_INFORMATION SHOWN_
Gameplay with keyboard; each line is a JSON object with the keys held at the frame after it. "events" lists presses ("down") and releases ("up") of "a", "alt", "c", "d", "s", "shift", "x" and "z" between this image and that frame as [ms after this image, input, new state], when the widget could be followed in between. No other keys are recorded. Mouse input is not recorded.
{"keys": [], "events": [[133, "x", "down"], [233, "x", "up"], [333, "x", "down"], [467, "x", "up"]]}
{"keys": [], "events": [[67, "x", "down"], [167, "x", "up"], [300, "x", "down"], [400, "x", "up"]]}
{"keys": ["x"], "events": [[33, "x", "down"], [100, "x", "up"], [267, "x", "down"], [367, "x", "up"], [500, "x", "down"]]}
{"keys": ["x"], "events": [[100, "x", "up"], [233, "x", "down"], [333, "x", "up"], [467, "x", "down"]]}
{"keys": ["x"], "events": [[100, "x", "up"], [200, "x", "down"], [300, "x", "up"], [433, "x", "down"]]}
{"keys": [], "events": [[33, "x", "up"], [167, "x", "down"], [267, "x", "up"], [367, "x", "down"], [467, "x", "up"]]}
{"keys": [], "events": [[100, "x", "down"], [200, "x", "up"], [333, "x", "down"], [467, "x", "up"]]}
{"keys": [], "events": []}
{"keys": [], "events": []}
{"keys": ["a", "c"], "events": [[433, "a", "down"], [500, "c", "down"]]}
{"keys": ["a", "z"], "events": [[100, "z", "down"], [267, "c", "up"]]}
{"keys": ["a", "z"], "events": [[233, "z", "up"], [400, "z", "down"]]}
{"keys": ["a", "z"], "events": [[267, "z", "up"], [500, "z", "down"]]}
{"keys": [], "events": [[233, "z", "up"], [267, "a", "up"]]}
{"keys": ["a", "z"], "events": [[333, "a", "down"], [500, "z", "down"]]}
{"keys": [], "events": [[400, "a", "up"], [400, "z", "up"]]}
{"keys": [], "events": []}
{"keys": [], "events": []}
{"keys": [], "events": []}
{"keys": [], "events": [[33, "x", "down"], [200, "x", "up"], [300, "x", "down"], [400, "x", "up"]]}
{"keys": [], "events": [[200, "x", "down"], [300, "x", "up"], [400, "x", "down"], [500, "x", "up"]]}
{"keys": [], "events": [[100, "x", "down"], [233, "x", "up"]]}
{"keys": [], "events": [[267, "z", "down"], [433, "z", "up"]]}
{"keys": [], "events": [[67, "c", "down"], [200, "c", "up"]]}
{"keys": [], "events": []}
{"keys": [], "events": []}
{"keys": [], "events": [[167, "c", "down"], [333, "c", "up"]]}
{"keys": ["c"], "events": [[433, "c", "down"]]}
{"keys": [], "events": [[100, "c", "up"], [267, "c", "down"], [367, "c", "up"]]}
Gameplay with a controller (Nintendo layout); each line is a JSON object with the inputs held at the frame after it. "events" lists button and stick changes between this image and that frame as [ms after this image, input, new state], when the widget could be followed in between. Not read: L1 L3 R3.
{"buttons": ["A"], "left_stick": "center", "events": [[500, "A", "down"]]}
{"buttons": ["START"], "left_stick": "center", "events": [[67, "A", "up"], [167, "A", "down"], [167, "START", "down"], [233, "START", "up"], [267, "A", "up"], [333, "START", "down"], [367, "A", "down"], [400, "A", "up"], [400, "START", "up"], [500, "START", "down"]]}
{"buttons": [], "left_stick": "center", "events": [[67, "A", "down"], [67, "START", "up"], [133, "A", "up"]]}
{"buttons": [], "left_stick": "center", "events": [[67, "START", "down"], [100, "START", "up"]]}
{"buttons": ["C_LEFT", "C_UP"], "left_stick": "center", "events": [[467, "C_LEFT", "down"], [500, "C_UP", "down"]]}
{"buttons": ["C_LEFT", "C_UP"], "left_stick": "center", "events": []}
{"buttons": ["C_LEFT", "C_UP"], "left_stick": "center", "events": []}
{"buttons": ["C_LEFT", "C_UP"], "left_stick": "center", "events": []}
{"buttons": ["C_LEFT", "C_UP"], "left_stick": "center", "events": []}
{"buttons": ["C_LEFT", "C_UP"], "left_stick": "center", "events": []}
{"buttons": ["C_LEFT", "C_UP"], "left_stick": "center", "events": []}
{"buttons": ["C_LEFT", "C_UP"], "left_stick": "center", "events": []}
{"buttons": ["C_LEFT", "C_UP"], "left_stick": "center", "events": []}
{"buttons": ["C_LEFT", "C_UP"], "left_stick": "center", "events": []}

_PROMPT_
Restate all of the material exactly.

_RESPONSE AREA_
Gameplay with keyboard; each line is a JSON object with the keys held at the frame after it. "events" lists presses ("down") and releases ("up") of "a", "alt", "c", "d", "s", "shift", "x" and "z" between this image and that frame as [ms after this image, input, new state], when the widget could be followed in between. No other keys are recorded. Mouse input is not recorded.
{"keys": [], "events": [[133, "x", "down"], [233, "x", "up"], [333, "x", "down"], [467, "x", "up"]]}
{"keys": [], "events": [[67, "x", "down"], [167, "x", "up"], [300, "x", "down"], [400, "x", "up"]]}
{"keys": ["x"], "events": [[33, "x", "down"], [100, "x", "up"], [267, "x", "down"], [367, "x", "up"], [500, "x", "down"]]}
{"keys": ["x"], "events": [[100, "x", "up"], [233, "x", "down"], [333, "x", "up"], [467, "x", "down"]]}
{"keys": ["x"], "events": [[100, "x", "up"], [200, "x", "down"], [300, "x", "up"], [433, "x", "down"]]}
{"keys": [], "events": [[33, "x", "up"], [167, "x", "down"], [267, "x", "up"], [367, "x", "down"], [467, "x", "up"]]}
{"keys": [], "events": [[100, "x", "down"], [200, "x", "up"], [333, "x", "down"], [467, "x", "up"]]}
{"keys": [], "events": []}
{"keys": [], "events": []}
{"keys": ["a", "c"], "events": [[433, "a", "down"], [500, "c", "down"]]}
{"keys": ["a", "z"], "events": [[100, "z", "down"], [267, "c", "up"]]}
{"keys": ["a", "z"], "events": [[233, "z", "up"], [400, "z", "down"]]}
{"keys": ["a", "z"], "events": [[267, "z", "up"], [500, "z", "down"]]}
{"keys": [], "events": [[233, "z", "up"], [267, "a", "up"]]}
{"keys": ["a", "z"], "events": [[333, "a", "down"], [500, "z", "down"]]}
{"keys": [], "events": [[400, "a", "up"], [400, "z", "up"]]}
{"keys": [], "events": []}
{"keys": [], "events": []}
{"keys": [], "events": []}
{"keys": [], "events": [[33, "x", "down"], [200, "x", "up"], [300, "x", "down"], [400, "x", "up"]]}
{"keys": [], "events": [[200, "x", "down"], [300, "x", "up"], [400, "x", "down"], [500, "x", "up"]]}
{"keys": [], "events": [[100, "x", "down"], [233, "x", "up"]]}
{"keys": [], "events": [[267, "z", "down"], [433, "z", "up"]]}
{"keys": [], "events": [[67, "c", "down"], [200, "c", "up"]]}
{"keys": [], "events": []}
{"keys": [], "events": []}
{"keys": [], "events": [[167, "c", "down"], [333, "c", "up"]]}
{"keys": ["c"], "events": [[433, "c", "down"]]}
{"keys": [], "events": [[100, "c", "up"], [267, "c", "down"], [367, "c", "up"]]}
Gameplay with a controller (Nintendo layout); each line is a JSON object with the inputs held at the frame after it. "events" lists button and stick changes between this image and that frame as [ms after this image, input, new state], when the widget could be followed in between. Not read: L1 L3 R3.
{"buttons": ["A"], "left_stick": "center", "events": [[500, "A", "down"]]}
{"buttons": ["START"], "left_stick": "center", "events": [[67, "A", "up"], [167, "A", "down"], [167, "START", "down"], [233, "START", "up"], [267, "A", "up"], [333, "START", "down"], [367, "A", "down"], [400, "A", "up"], [400, "START", "up"], [500, "START", "down"]]}
{"buttons": [], "left_stick": "center", "events": [[67, "A", "down"], [67, "START", "up"], [133, "A", "up"]]}
{"buttons": [], "left_stick": "center", "events": [[67, "START", "down"], [100, "START", "up"]]}
{"buttons": ["C_LEFT", "C_UP"], "left_stick": "center", "events": [[467, "C_LEFT", "down"], [500, "C_UP", "down"]]}
{"buttons": ["C_LEFT", "C_UP"], "left_stick": "center", "events": []}
{"buttons": ["C_LEFT", "C_UP"], "left_stick": "center", "events": []}
{"buttons": ["C_LEFT", "C_UP"], "left_stick": "center", "events": []}
{"buttons": ["C_LEFT", "C_UP"], "left_stick": "center", "events": []}
{"buttons": ["C_LEFT", "C_UP"], "left_stick": "center", "events": []}
{"buttons": ["C_LEFT", "C_UP"], "left_stick": "center", "events": []}
{"buttons": ["C_LEFT", "C_UP"], "left_stick": "center", "events": []}
{"buttons": ["C_LEFT", "C_UP"], "left_stick": "center", "events": []}
{"buttons": ["C_LEFT", "C_UP"], "left_stick": "center", "events": []}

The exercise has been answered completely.